» **What you are asked to do**:
The answer must be every line of the records below that contains the word "valid".

» **Circuit design data**:

____________

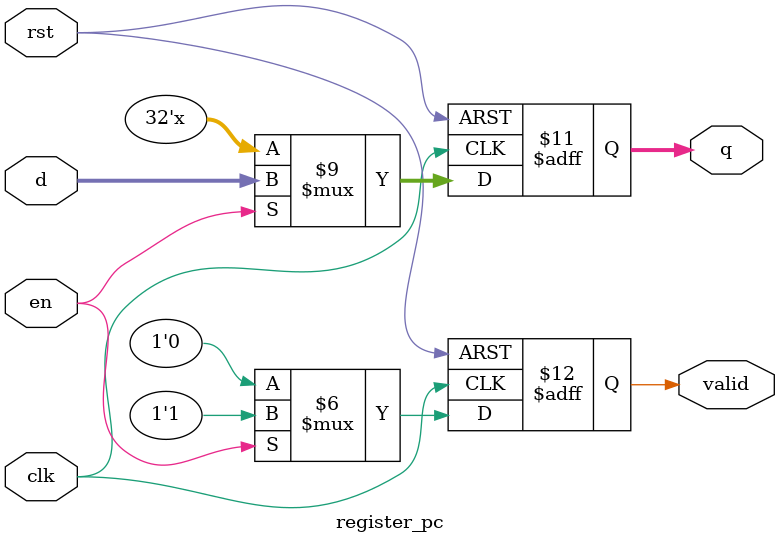
<source format=v>
module register_pc(q, valid, d, en, clk, rst);

  output reg [31:0] q;
  output reg        valid;
  input      [31:0] d;
  input             en, clk, rst;

  initial begin
    q <= 32'b0;
    valid <= 1'b0;
  end

  always @(posedge clk or negedge rst) begin
      if (~rst) begin
        q <= 32'b0;
        valid <= 1'b1;
      end
      else if (en == 1) begin
        q <= d;
        valid <= 1'b1;
      end
      else begin
        q <= 32'hxxxxxxxx;
        valid <= 1'b0;
      end
  end

endmodule

</source>
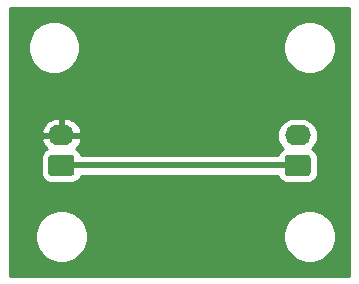
<source format=gbr>
G04 #@! TF.GenerationSoftware,KiCad,Pcbnew,(5.1.5)-3*
G04 #@! TF.CreationDate,2020-06-03T08:16:39+02:00*
G04 #@! TF.ProjectId,LowBatAlarm,4c6f7742-6174-4416-9c61-726d2e6b6963,rev?*
G04 #@! TF.SameCoordinates,Original*
G04 #@! TF.FileFunction,Copper,L2,Bot*
G04 #@! TF.FilePolarity,Positive*
%FSLAX46Y46*%
G04 Gerber Fmt 4.6, Leading zero omitted, Abs format (unit mm)*
G04 Created by KiCad (PCBNEW (5.1.5)-3) date 2020-06-03 08:16:39*
%MOMM*%
%LPD*%
G04 APERTURE LIST*
%ADD10O,2.200000X1.740000*%
%ADD11C,0.100000*%
%ADD12C,0.800000*%
%ADD13C,0.500000*%
%ADD14C,0.254000*%
G04 APERTURE END LIST*
D10*
X149000000Y-97460000D03*
G04 #@! TA.AperFunction,ComponentPad*
D11*
G36*
X149874505Y-99131204D02*
G01*
X149898773Y-99134804D01*
X149922572Y-99140765D01*
X149945671Y-99149030D01*
X149967850Y-99159520D01*
X149988893Y-99172132D01*
X150008599Y-99186747D01*
X150026777Y-99203223D01*
X150043253Y-99221401D01*
X150057868Y-99241107D01*
X150070480Y-99262150D01*
X150080970Y-99284329D01*
X150089235Y-99307428D01*
X150095196Y-99331227D01*
X150098796Y-99355495D01*
X150100000Y-99379999D01*
X150100000Y-100620001D01*
X150098796Y-100644505D01*
X150095196Y-100668773D01*
X150089235Y-100692572D01*
X150080970Y-100715671D01*
X150070480Y-100737850D01*
X150057868Y-100758893D01*
X150043253Y-100778599D01*
X150026777Y-100796777D01*
X150008599Y-100813253D01*
X149988893Y-100827868D01*
X149967850Y-100840480D01*
X149945671Y-100850970D01*
X149922572Y-100859235D01*
X149898773Y-100865196D01*
X149874505Y-100868796D01*
X149850001Y-100870000D01*
X148149999Y-100870000D01*
X148125495Y-100868796D01*
X148101227Y-100865196D01*
X148077428Y-100859235D01*
X148054329Y-100850970D01*
X148032150Y-100840480D01*
X148011107Y-100827868D01*
X147991401Y-100813253D01*
X147973223Y-100796777D01*
X147956747Y-100778599D01*
X147942132Y-100758893D01*
X147929520Y-100737850D01*
X147919030Y-100715671D01*
X147910765Y-100692572D01*
X147904804Y-100668773D01*
X147901204Y-100644505D01*
X147900000Y-100620001D01*
X147900000Y-99379999D01*
X147901204Y-99355495D01*
X147904804Y-99331227D01*
X147910765Y-99307428D01*
X147919030Y-99284329D01*
X147929520Y-99262150D01*
X147942132Y-99241107D01*
X147956747Y-99221401D01*
X147973223Y-99203223D01*
X147991401Y-99186747D01*
X148011107Y-99172132D01*
X148032150Y-99159520D01*
X148054329Y-99149030D01*
X148077428Y-99140765D01*
X148101227Y-99134804D01*
X148125495Y-99131204D01*
X148149999Y-99130000D01*
X149850001Y-99130000D01*
X149874505Y-99131204D01*
G37*
G04 #@! TD.AperFunction*
D10*
X129000000Y-97460000D03*
G04 #@! TA.AperFunction,ComponentPad*
D11*
G36*
X129874505Y-99131204D02*
G01*
X129898773Y-99134804D01*
X129922572Y-99140765D01*
X129945671Y-99149030D01*
X129967850Y-99159520D01*
X129988893Y-99172132D01*
X130008599Y-99186747D01*
X130026777Y-99203223D01*
X130043253Y-99221401D01*
X130057868Y-99241107D01*
X130070480Y-99262150D01*
X130080970Y-99284329D01*
X130089235Y-99307428D01*
X130095196Y-99331227D01*
X130098796Y-99355495D01*
X130100000Y-99379999D01*
X130100000Y-100620001D01*
X130098796Y-100644505D01*
X130095196Y-100668773D01*
X130089235Y-100692572D01*
X130080970Y-100715671D01*
X130070480Y-100737850D01*
X130057868Y-100758893D01*
X130043253Y-100778599D01*
X130026777Y-100796777D01*
X130008599Y-100813253D01*
X129988893Y-100827868D01*
X129967850Y-100840480D01*
X129945671Y-100850970D01*
X129922572Y-100859235D01*
X129898773Y-100865196D01*
X129874505Y-100868796D01*
X129850001Y-100870000D01*
X128149999Y-100870000D01*
X128125495Y-100868796D01*
X128101227Y-100865196D01*
X128077428Y-100859235D01*
X128054329Y-100850970D01*
X128032150Y-100840480D01*
X128011107Y-100827868D01*
X127991401Y-100813253D01*
X127973223Y-100796777D01*
X127956747Y-100778599D01*
X127942132Y-100758893D01*
X127929520Y-100737850D01*
X127919030Y-100715671D01*
X127910765Y-100692572D01*
X127904804Y-100668773D01*
X127901204Y-100644505D01*
X127900000Y-100620001D01*
X127900000Y-99379999D01*
X127901204Y-99355495D01*
X127904804Y-99331227D01*
X127910765Y-99307428D01*
X127919030Y-99284329D01*
X127929520Y-99262150D01*
X127942132Y-99241107D01*
X127956747Y-99221401D01*
X127973223Y-99203223D01*
X127991401Y-99186747D01*
X128011107Y-99172132D01*
X128032150Y-99159520D01*
X128054329Y-99149030D01*
X128077428Y-99140765D01*
X128101227Y-99134804D01*
X128125495Y-99131204D01*
X128149999Y-99130000D01*
X129850001Y-99130000D01*
X129874505Y-99131204D01*
G37*
G04 #@! TD.AperFunction*
D12*
X136800000Y-102800000D03*
X143100000Y-98000000D03*
X139000000Y-97100000D03*
X145900000Y-95600000D03*
X145600000Y-102900000D03*
X131600000Y-103400000D03*
D13*
X129000000Y-100000000D02*
X149000000Y-100000000D01*
D14*
G36*
X153340001Y-109340000D02*
G01*
X124660000Y-109340000D01*
X124660000Y-105779872D01*
X126765000Y-105779872D01*
X126765000Y-106220128D01*
X126850890Y-106651925D01*
X127019369Y-107058669D01*
X127263962Y-107424729D01*
X127575271Y-107736038D01*
X127941331Y-107980631D01*
X128348075Y-108149110D01*
X128779872Y-108235000D01*
X129220128Y-108235000D01*
X129651925Y-108149110D01*
X130058669Y-107980631D01*
X130424729Y-107736038D01*
X130736038Y-107424729D01*
X130980631Y-107058669D01*
X131149110Y-106651925D01*
X131235000Y-106220128D01*
X131235000Y-105779872D01*
X147765000Y-105779872D01*
X147765000Y-106220128D01*
X147850890Y-106651925D01*
X148019369Y-107058669D01*
X148263962Y-107424729D01*
X148575271Y-107736038D01*
X148941331Y-107980631D01*
X149348075Y-108149110D01*
X149779872Y-108235000D01*
X150220128Y-108235000D01*
X150651925Y-108149110D01*
X151058669Y-107980631D01*
X151424729Y-107736038D01*
X151736038Y-107424729D01*
X151980631Y-107058669D01*
X152149110Y-106651925D01*
X152235000Y-106220128D01*
X152235000Y-105779872D01*
X152149110Y-105348075D01*
X151980631Y-104941331D01*
X151736038Y-104575271D01*
X151424729Y-104263962D01*
X151058669Y-104019369D01*
X150651925Y-103850890D01*
X150220128Y-103765000D01*
X149779872Y-103765000D01*
X149348075Y-103850890D01*
X148941331Y-104019369D01*
X148575271Y-104263962D01*
X148263962Y-104575271D01*
X148019369Y-104941331D01*
X147850890Y-105348075D01*
X147765000Y-105779872D01*
X131235000Y-105779872D01*
X131149110Y-105348075D01*
X130980631Y-104941331D01*
X130736038Y-104575271D01*
X130424729Y-104263962D01*
X130058669Y-104019369D01*
X129651925Y-103850890D01*
X129220128Y-103765000D01*
X128779872Y-103765000D01*
X128348075Y-103850890D01*
X127941331Y-104019369D01*
X127575271Y-104263962D01*
X127263962Y-104575271D01*
X127019369Y-104941331D01*
X126850890Y-105348075D01*
X126765000Y-105779872D01*
X124660000Y-105779872D01*
X124660000Y-99379999D01*
X127261928Y-99379999D01*
X127261928Y-100620001D01*
X127278992Y-100793255D01*
X127329528Y-100959851D01*
X127411595Y-101113387D01*
X127522038Y-101247962D01*
X127656613Y-101358405D01*
X127810149Y-101440472D01*
X127976745Y-101491008D01*
X128149999Y-101508072D01*
X129850001Y-101508072D01*
X130023255Y-101491008D01*
X130189851Y-101440472D01*
X130343387Y-101358405D01*
X130477962Y-101247962D01*
X130588405Y-101113387D01*
X130670472Y-100959851D01*
X130693178Y-100885000D01*
X147306822Y-100885000D01*
X147329528Y-100959851D01*
X147411595Y-101113387D01*
X147522038Y-101247962D01*
X147656613Y-101358405D01*
X147810149Y-101440472D01*
X147976745Y-101491008D01*
X148149999Y-101508072D01*
X149850001Y-101508072D01*
X150023255Y-101491008D01*
X150189851Y-101440472D01*
X150343387Y-101358405D01*
X150477962Y-101247962D01*
X150588405Y-101113387D01*
X150670472Y-100959851D01*
X150721008Y-100793255D01*
X150738072Y-100620001D01*
X150738072Y-99379999D01*
X150721008Y-99206745D01*
X150670472Y-99040149D01*
X150588405Y-98886613D01*
X150477962Y-98752038D01*
X150343387Y-98641595D01*
X150233886Y-98583066D01*
X150299345Y-98529345D01*
X150487417Y-98300179D01*
X150627166Y-98038725D01*
X150713224Y-97755032D01*
X150742282Y-97460000D01*
X150713224Y-97164968D01*
X150627166Y-96881275D01*
X150487417Y-96619821D01*
X150299345Y-96390655D01*
X150070179Y-96202583D01*
X149808725Y-96062834D01*
X149525032Y-95976776D01*
X149303936Y-95955000D01*
X148696064Y-95955000D01*
X148474968Y-95976776D01*
X148191275Y-96062834D01*
X147929821Y-96202583D01*
X147700655Y-96390655D01*
X147512583Y-96619821D01*
X147372834Y-96881275D01*
X147286776Y-97164968D01*
X147257718Y-97460000D01*
X147286776Y-97755032D01*
X147372834Y-98038725D01*
X147512583Y-98300179D01*
X147700655Y-98529345D01*
X147766114Y-98583066D01*
X147656613Y-98641595D01*
X147522038Y-98752038D01*
X147411595Y-98886613D01*
X147329528Y-99040149D01*
X147306822Y-99115000D01*
X130693178Y-99115000D01*
X130670472Y-99040149D01*
X130588405Y-98886613D01*
X130477962Y-98752038D01*
X130343387Y-98641595D01*
X130234686Y-98583493D01*
X130390536Y-98430494D01*
X130557571Y-98185437D01*
X130673588Y-97912502D01*
X130691302Y-97820031D01*
X130570246Y-97587000D01*
X129127000Y-97587000D01*
X129127000Y-97607000D01*
X128873000Y-97607000D01*
X128873000Y-97587000D01*
X127429754Y-97587000D01*
X127308698Y-97820031D01*
X127326412Y-97912502D01*
X127442429Y-98185437D01*
X127609464Y-98430494D01*
X127765314Y-98583493D01*
X127656613Y-98641595D01*
X127522038Y-98752038D01*
X127411595Y-98886613D01*
X127329528Y-99040149D01*
X127278992Y-99206745D01*
X127261928Y-99379999D01*
X124660000Y-99379999D01*
X124660000Y-97099969D01*
X127308698Y-97099969D01*
X127429754Y-97333000D01*
X128873000Y-97333000D01*
X128873000Y-96109414D01*
X129127000Y-96109414D01*
X129127000Y-97333000D01*
X130570246Y-97333000D01*
X130691302Y-97099969D01*
X130673588Y-97007498D01*
X130557571Y-96734563D01*
X130390536Y-96489506D01*
X130178903Y-96281744D01*
X129930804Y-96119262D01*
X129655773Y-96008304D01*
X129364380Y-95953134D01*
X129127000Y-96109414D01*
X128873000Y-96109414D01*
X128635620Y-95953134D01*
X128344227Y-96008304D01*
X128069196Y-96119262D01*
X127821097Y-96281744D01*
X127609464Y-96489506D01*
X127442429Y-96734563D01*
X127326412Y-97007498D01*
X127308698Y-97099969D01*
X124660000Y-97099969D01*
X124660000Y-89779872D01*
X126145000Y-89779872D01*
X126145000Y-90220128D01*
X126230890Y-90651925D01*
X126399369Y-91058669D01*
X126643962Y-91424729D01*
X126955271Y-91736038D01*
X127321331Y-91980631D01*
X127728075Y-92149110D01*
X128159872Y-92235000D01*
X128600128Y-92235000D01*
X129031925Y-92149110D01*
X129438669Y-91980631D01*
X129804729Y-91736038D01*
X130116038Y-91424729D01*
X130360631Y-91058669D01*
X130529110Y-90651925D01*
X130615000Y-90220128D01*
X130615000Y-89779872D01*
X147765000Y-89779872D01*
X147765000Y-90220128D01*
X147850890Y-90651925D01*
X148019369Y-91058669D01*
X148263962Y-91424729D01*
X148575271Y-91736038D01*
X148941331Y-91980631D01*
X149348075Y-92149110D01*
X149779872Y-92235000D01*
X150220128Y-92235000D01*
X150651925Y-92149110D01*
X151058669Y-91980631D01*
X151424729Y-91736038D01*
X151736038Y-91424729D01*
X151980631Y-91058669D01*
X152149110Y-90651925D01*
X152235000Y-90220128D01*
X152235000Y-89779872D01*
X152149110Y-89348075D01*
X151980631Y-88941331D01*
X151736038Y-88575271D01*
X151424729Y-88263962D01*
X151058669Y-88019369D01*
X150651925Y-87850890D01*
X150220128Y-87765000D01*
X149779872Y-87765000D01*
X149348075Y-87850890D01*
X148941331Y-88019369D01*
X148575271Y-88263962D01*
X148263962Y-88575271D01*
X148019369Y-88941331D01*
X147850890Y-89348075D01*
X147765000Y-89779872D01*
X130615000Y-89779872D01*
X130529110Y-89348075D01*
X130360631Y-88941331D01*
X130116038Y-88575271D01*
X129804729Y-88263962D01*
X129438669Y-88019369D01*
X129031925Y-87850890D01*
X128600128Y-87765000D01*
X128159872Y-87765000D01*
X127728075Y-87850890D01*
X127321331Y-88019369D01*
X126955271Y-88263962D01*
X126643962Y-88575271D01*
X126399369Y-88941331D01*
X126230890Y-89348075D01*
X126145000Y-89779872D01*
X124660000Y-89779872D01*
X124660000Y-86660000D01*
X153340000Y-86660000D01*
X153340001Y-109340000D01*
G37*
X153340001Y-109340000D02*
X124660000Y-109340000D01*
X124660000Y-105779872D01*
X126765000Y-105779872D01*
X126765000Y-106220128D01*
X126850890Y-106651925D01*
X127019369Y-107058669D01*
X127263962Y-107424729D01*
X127575271Y-107736038D01*
X127941331Y-107980631D01*
X128348075Y-108149110D01*
X128779872Y-108235000D01*
X129220128Y-108235000D01*
X129651925Y-108149110D01*
X130058669Y-107980631D01*
X130424729Y-107736038D01*
X130736038Y-107424729D01*
X130980631Y-107058669D01*
X131149110Y-106651925D01*
X131235000Y-106220128D01*
X131235000Y-105779872D01*
X147765000Y-105779872D01*
X147765000Y-106220128D01*
X147850890Y-106651925D01*
X148019369Y-107058669D01*
X148263962Y-107424729D01*
X148575271Y-107736038D01*
X148941331Y-107980631D01*
X149348075Y-108149110D01*
X149779872Y-108235000D01*
X150220128Y-108235000D01*
X150651925Y-108149110D01*
X151058669Y-107980631D01*
X151424729Y-107736038D01*
X151736038Y-107424729D01*
X151980631Y-107058669D01*
X152149110Y-106651925D01*
X152235000Y-106220128D01*
X152235000Y-105779872D01*
X152149110Y-105348075D01*
X151980631Y-104941331D01*
X151736038Y-104575271D01*
X151424729Y-104263962D01*
X151058669Y-104019369D01*
X150651925Y-103850890D01*
X150220128Y-103765000D01*
X149779872Y-103765000D01*
X149348075Y-103850890D01*
X148941331Y-104019369D01*
X148575271Y-104263962D01*
X148263962Y-104575271D01*
X148019369Y-104941331D01*
X147850890Y-105348075D01*
X147765000Y-105779872D01*
X131235000Y-105779872D01*
X131149110Y-105348075D01*
X130980631Y-104941331D01*
X130736038Y-104575271D01*
X130424729Y-104263962D01*
X130058669Y-104019369D01*
X129651925Y-103850890D01*
X129220128Y-103765000D01*
X128779872Y-103765000D01*
X128348075Y-103850890D01*
X127941331Y-104019369D01*
X127575271Y-104263962D01*
X127263962Y-104575271D01*
X127019369Y-104941331D01*
X126850890Y-105348075D01*
X126765000Y-105779872D01*
X124660000Y-105779872D01*
X124660000Y-99379999D01*
X127261928Y-99379999D01*
X127261928Y-100620001D01*
X127278992Y-100793255D01*
X127329528Y-100959851D01*
X127411595Y-101113387D01*
X127522038Y-101247962D01*
X127656613Y-101358405D01*
X127810149Y-101440472D01*
X127976745Y-101491008D01*
X128149999Y-101508072D01*
X129850001Y-101508072D01*
X130023255Y-101491008D01*
X130189851Y-101440472D01*
X130343387Y-101358405D01*
X130477962Y-101247962D01*
X130588405Y-101113387D01*
X130670472Y-100959851D01*
X130693178Y-100885000D01*
X147306822Y-100885000D01*
X147329528Y-100959851D01*
X147411595Y-101113387D01*
X147522038Y-101247962D01*
X147656613Y-101358405D01*
X147810149Y-101440472D01*
X147976745Y-101491008D01*
X148149999Y-101508072D01*
X149850001Y-101508072D01*
X150023255Y-101491008D01*
X150189851Y-101440472D01*
X150343387Y-101358405D01*
X150477962Y-101247962D01*
X150588405Y-101113387D01*
X150670472Y-100959851D01*
X150721008Y-100793255D01*
X150738072Y-100620001D01*
X150738072Y-99379999D01*
X150721008Y-99206745D01*
X150670472Y-99040149D01*
X150588405Y-98886613D01*
X150477962Y-98752038D01*
X150343387Y-98641595D01*
X150233886Y-98583066D01*
X150299345Y-98529345D01*
X150487417Y-98300179D01*
X150627166Y-98038725D01*
X150713224Y-97755032D01*
X150742282Y-97460000D01*
X150713224Y-97164968D01*
X150627166Y-96881275D01*
X150487417Y-96619821D01*
X150299345Y-96390655D01*
X150070179Y-96202583D01*
X149808725Y-96062834D01*
X149525032Y-95976776D01*
X149303936Y-95955000D01*
X148696064Y-95955000D01*
X148474968Y-95976776D01*
X148191275Y-96062834D01*
X147929821Y-96202583D01*
X147700655Y-96390655D01*
X147512583Y-96619821D01*
X147372834Y-96881275D01*
X147286776Y-97164968D01*
X147257718Y-97460000D01*
X147286776Y-97755032D01*
X147372834Y-98038725D01*
X147512583Y-98300179D01*
X147700655Y-98529345D01*
X147766114Y-98583066D01*
X147656613Y-98641595D01*
X147522038Y-98752038D01*
X147411595Y-98886613D01*
X147329528Y-99040149D01*
X147306822Y-99115000D01*
X130693178Y-99115000D01*
X130670472Y-99040149D01*
X130588405Y-98886613D01*
X130477962Y-98752038D01*
X130343387Y-98641595D01*
X130234686Y-98583493D01*
X130390536Y-98430494D01*
X130557571Y-98185437D01*
X130673588Y-97912502D01*
X130691302Y-97820031D01*
X130570246Y-97587000D01*
X129127000Y-97587000D01*
X129127000Y-97607000D01*
X128873000Y-97607000D01*
X128873000Y-97587000D01*
X127429754Y-97587000D01*
X127308698Y-97820031D01*
X127326412Y-97912502D01*
X127442429Y-98185437D01*
X127609464Y-98430494D01*
X127765314Y-98583493D01*
X127656613Y-98641595D01*
X127522038Y-98752038D01*
X127411595Y-98886613D01*
X127329528Y-99040149D01*
X127278992Y-99206745D01*
X127261928Y-99379999D01*
X124660000Y-99379999D01*
X124660000Y-97099969D01*
X127308698Y-97099969D01*
X127429754Y-97333000D01*
X128873000Y-97333000D01*
X128873000Y-96109414D01*
X129127000Y-96109414D01*
X129127000Y-97333000D01*
X130570246Y-97333000D01*
X130691302Y-97099969D01*
X130673588Y-97007498D01*
X130557571Y-96734563D01*
X130390536Y-96489506D01*
X130178903Y-96281744D01*
X129930804Y-96119262D01*
X129655773Y-96008304D01*
X129364380Y-95953134D01*
X129127000Y-96109414D01*
X128873000Y-96109414D01*
X128635620Y-95953134D01*
X128344227Y-96008304D01*
X128069196Y-96119262D01*
X127821097Y-96281744D01*
X127609464Y-96489506D01*
X127442429Y-96734563D01*
X127326412Y-97007498D01*
X127308698Y-97099969D01*
X124660000Y-97099969D01*
X124660000Y-89779872D01*
X126145000Y-89779872D01*
X126145000Y-90220128D01*
X126230890Y-90651925D01*
X126399369Y-91058669D01*
X126643962Y-91424729D01*
X126955271Y-91736038D01*
X127321331Y-91980631D01*
X127728075Y-92149110D01*
X128159872Y-92235000D01*
X128600128Y-92235000D01*
X129031925Y-92149110D01*
X129438669Y-91980631D01*
X129804729Y-91736038D01*
X130116038Y-91424729D01*
X130360631Y-91058669D01*
X130529110Y-90651925D01*
X130615000Y-90220128D01*
X130615000Y-89779872D01*
X147765000Y-89779872D01*
X147765000Y-90220128D01*
X147850890Y-90651925D01*
X148019369Y-91058669D01*
X148263962Y-91424729D01*
X148575271Y-91736038D01*
X148941331Y-91980631D01*
X149348075Y-92149110D01*
X149779872Y-92235000D01*
X150220128Y-92235000D01*
X150651925Y-92149110D01*
X151058669Y-91980631D01*
X151424729Y-91736038D01*
X151736038Y-91424729D01*
X151980631Y-91058669D01*
X152149110Y-90651925D01*
X152235000Y-90220128D01*
X152235000Y-89779872D01*
X152149110Y-89348075D01*
X151980631Y-88941331D01*
X151736038Y-88575271D01*
X151424729Y-88263962D01*
X151058669Y-88019369D01*
X150651925Y-87850890D01*
X150220128Y-87765000D01*
X149779872Y-87765000D01*
X149348075Y-87850890D01*
X148941331Y-88019369D01*
X148575271Y-88263962D01*
X148263962Y-88575271D01*
X148019369Y-88941331D01*
X147850890Y-89348075D01*
X147765000Y-89779872D01*
X130615000Y-89779872D01*
X130529110Y-89348075D01*
X130360631Y-88941331D01*
X130116038Y-88575271D01*
X129804729Y-88263962D01*
X129438669Y-88019369D01*
X129031925Y-87850890D01*
X128600128Y-87765000D01*
X128159872Y-87765000D01*
X127728075Y-87850890D01*
X127321331Y-88019369D01*
X126955271Y-88263962D01*
X126643962Y-88575271D01*
X126399369Y-88941331D01*
X126230890Y-89348075D01*
X126145000Y-89779872D01*
X124660000Y-89779872D01*
X124660000Y-86660000D01*
X153340000Y-86660000D01*
X153340001Y-109340000D01*
M02*

</source>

____________

» **Result for this task**:
module register_pc(q, valid, d, en, clk, rst);
  output reg        valid;
    valid <= 1'b0;
        valid <= 1'b1;
        valid <= 1'b1;
        valid <= 1'b0;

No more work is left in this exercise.